İşin aslı, bir çingene grubu kamp kurdu yakınlara
Ve akşamları ruhumuzu coşturuyor.
Name name şarkı söylüyor titrek kavaklar.
Lya-lya-lya-lya, lya-lya, lya-lya-lya-lya!
Gitar gibi, çın çın çınlıyor dünya.
Lya-lya-lya-lya, lya-lya, lya-lya-lya-lya!
Bu hüznü şu derede boğacağım, hiç olmazsa bir geceyi felekten çalacağım;-
Bozkırda kamp ateşi yanıyor ve alevler beni baştan çıkarıyor.
Gönlümün de, göyneğin de, eh, paçavrasını çıkaracağım,-
Siz mukayyet olun bana, ey çingeneler!
Beni daha çok beklersin a kördüğüm!
Lya-lya-lya-lya, lya-lya, lya-lya-lya-lya!

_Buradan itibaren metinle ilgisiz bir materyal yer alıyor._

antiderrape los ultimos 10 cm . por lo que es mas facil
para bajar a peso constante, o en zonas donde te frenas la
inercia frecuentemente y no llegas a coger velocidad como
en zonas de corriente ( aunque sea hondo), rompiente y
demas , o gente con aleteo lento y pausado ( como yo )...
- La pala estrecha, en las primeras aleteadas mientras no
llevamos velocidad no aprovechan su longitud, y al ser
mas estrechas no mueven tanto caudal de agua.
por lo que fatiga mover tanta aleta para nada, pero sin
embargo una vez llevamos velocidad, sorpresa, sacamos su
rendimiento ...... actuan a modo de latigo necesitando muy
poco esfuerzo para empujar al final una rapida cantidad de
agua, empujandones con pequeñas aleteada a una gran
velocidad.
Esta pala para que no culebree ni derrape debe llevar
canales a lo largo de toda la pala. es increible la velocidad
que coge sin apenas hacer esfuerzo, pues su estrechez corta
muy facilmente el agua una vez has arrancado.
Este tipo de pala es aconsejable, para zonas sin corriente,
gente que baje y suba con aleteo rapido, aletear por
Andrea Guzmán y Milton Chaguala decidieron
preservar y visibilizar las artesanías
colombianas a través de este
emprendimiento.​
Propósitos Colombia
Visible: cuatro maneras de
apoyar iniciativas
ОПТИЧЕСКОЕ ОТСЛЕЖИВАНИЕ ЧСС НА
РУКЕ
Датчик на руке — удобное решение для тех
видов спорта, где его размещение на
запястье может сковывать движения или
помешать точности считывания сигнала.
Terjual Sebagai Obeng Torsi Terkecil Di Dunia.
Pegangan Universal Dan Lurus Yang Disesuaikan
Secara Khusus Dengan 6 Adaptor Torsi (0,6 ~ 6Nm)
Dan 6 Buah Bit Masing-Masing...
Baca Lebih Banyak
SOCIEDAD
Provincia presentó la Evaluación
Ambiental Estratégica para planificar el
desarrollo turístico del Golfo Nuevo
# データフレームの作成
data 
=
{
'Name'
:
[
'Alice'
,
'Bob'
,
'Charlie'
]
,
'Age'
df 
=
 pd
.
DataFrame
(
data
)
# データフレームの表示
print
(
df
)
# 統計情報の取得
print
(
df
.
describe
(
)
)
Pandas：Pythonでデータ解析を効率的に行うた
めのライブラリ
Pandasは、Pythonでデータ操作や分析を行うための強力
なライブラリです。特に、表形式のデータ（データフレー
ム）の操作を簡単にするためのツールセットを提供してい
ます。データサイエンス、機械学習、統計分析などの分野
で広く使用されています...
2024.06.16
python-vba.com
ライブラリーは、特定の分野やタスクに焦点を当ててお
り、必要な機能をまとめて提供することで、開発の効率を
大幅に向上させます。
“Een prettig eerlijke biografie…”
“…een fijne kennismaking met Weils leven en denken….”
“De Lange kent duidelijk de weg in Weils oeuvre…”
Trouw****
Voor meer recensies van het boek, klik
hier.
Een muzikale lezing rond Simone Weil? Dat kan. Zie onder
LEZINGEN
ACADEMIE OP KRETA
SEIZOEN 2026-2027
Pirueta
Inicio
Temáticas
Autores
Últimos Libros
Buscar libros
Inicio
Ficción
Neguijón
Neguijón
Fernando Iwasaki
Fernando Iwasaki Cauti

Yağmur ol, ey şarkı, dökül kırlara!
Lya-lya-lya-lya, lya-lya, lya-lya-lya-lya!
İçimde uykuya dalan her şeyi nameler yeniden uyandırıyor,
Mazi olan her şey - çiçek çiçek açılacak!
İyi kalpli insanlar affeder, kötüler - varsın lanetlesin,-
Ben, ey çingeneler, sizinle kalıyorum!
Ah, kafayı çekeceğim, ta ki son kör kuruşa!
Lya-lya-lya-lya, lya-lya, lya-lya-lya-lya!
Şarkılar söylesin bana çingene yosma,
Lya-lya-lya-lya, lya-lya, lya-lya-lya-lya!